Se la mostra milanese già esponeva lavori per la maggior parte inediti, Pordenone si arricchisce di dodici nuove opere, che daranno conto di ulteriori sviluppi negli studi e nella conoscenza dell’artista: un eccellente colorista che sviluppò una complessa e diramata ricerca stilistica nei decenni in cui ebbe modo di lavorare, influenzato inevitabilmente anche dall’evolversi del contesto italiano e mitteleuropeo non solo culturale, ma in cui appare sempre presente un sentimento di forte spiritualità, sia che egli affronti il tema della natura e del paesaggio, la religiosità e il sacro, il dramma della Guerra o l’eros femminile e la maternità.

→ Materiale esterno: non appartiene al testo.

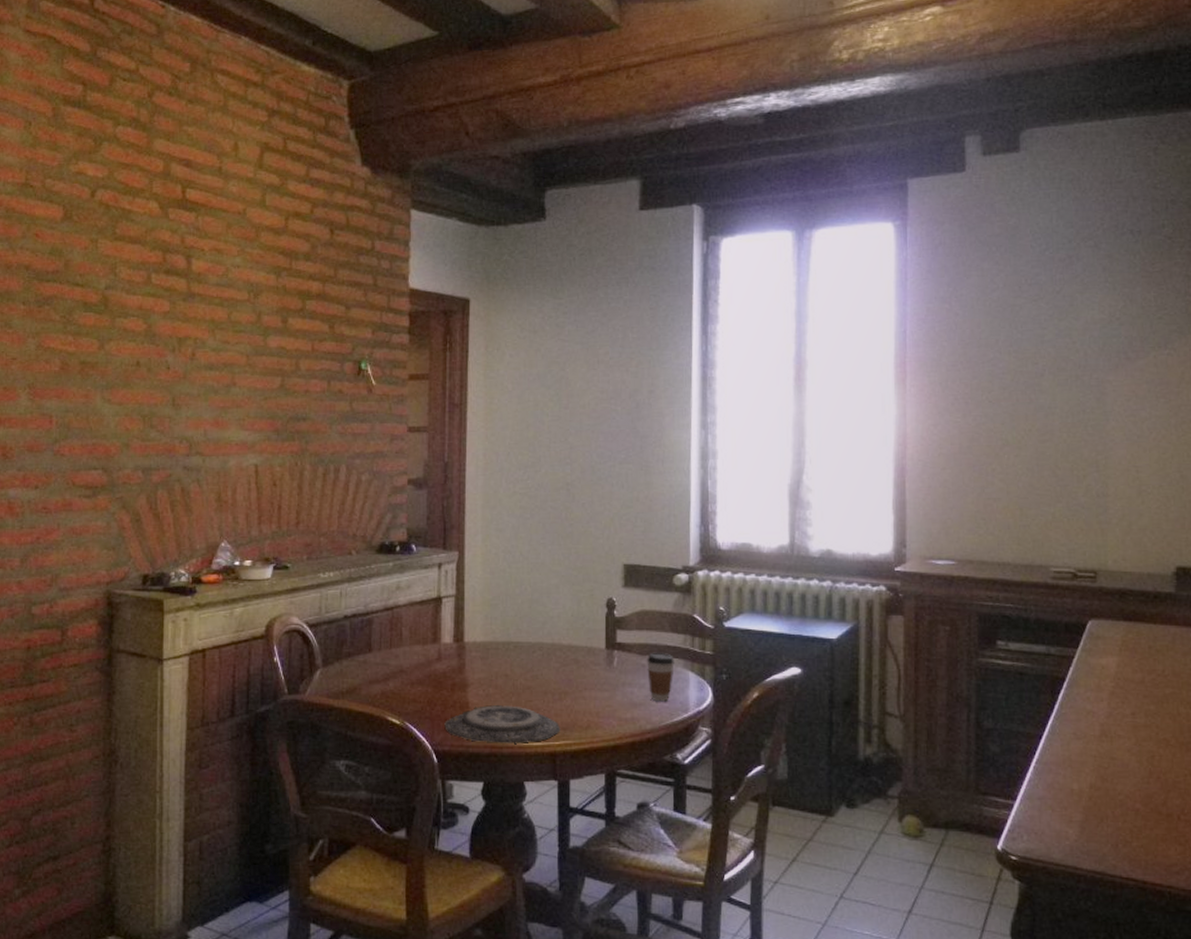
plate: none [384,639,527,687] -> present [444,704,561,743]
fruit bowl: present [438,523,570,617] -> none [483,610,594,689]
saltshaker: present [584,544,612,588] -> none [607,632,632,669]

La mostra segue il percorso compiuto dall’artista con un incedere cronologico, a partire dalla sua collaborazione con la rivista “Arte italiana decorativa e industriale” diretta da Camillo Boito, lasciando spazio però ad approfondimenti sulle tematiche che più hanno interessato e impegnato Angiolo d’Andrea, portandolo a una pittura evocativa, sentimentale, ricca di poesia e di simbolismi che, a dispetto dell’oblio postumo, era molto apprezzata dai contemporanei. Furono numerose infatti – accanto alle commissioni per le decorazioni d’importanti architetture milanesi – le partecipazioni dell’artista friulano alle principali esposizioni del tempo: dall’ “Esposizione di Primavera” della Permanente del 1907, che segna il suo esordio, alle Esposizioni Nazionali di Brera, fino alla Biennale di Venezia del 1922, ove espone la grande tela Gratia plena, o alla Quadriennale di Torino che presenta, nell’anno successivo, il dipinto (di d’Andrea) Paese di mare. E’ questo uno dei suoi suggestivi dipinti di paesaggio, spesso pervasi da una forte spiritualità immanente nel naturale o attenti a cogliere con partecipazione il dato naturale tra ambienti lacustri, campagna romana, vedute siciliane, monti e catene alpine: come Ombre di nubi del 1920, con il quale Angiolo vinse il Premio Chiesa all’esposizione alla Galleria Pesaro del 1926, o Neve a Rauscedo, in cui il pittore immortala il paese natio, luogo ove egli aveva maturato i primi interessi all’arte, nel quale era solito tornare nel periodo estivo e ove si ritirerà nell’ultimo anno di vita.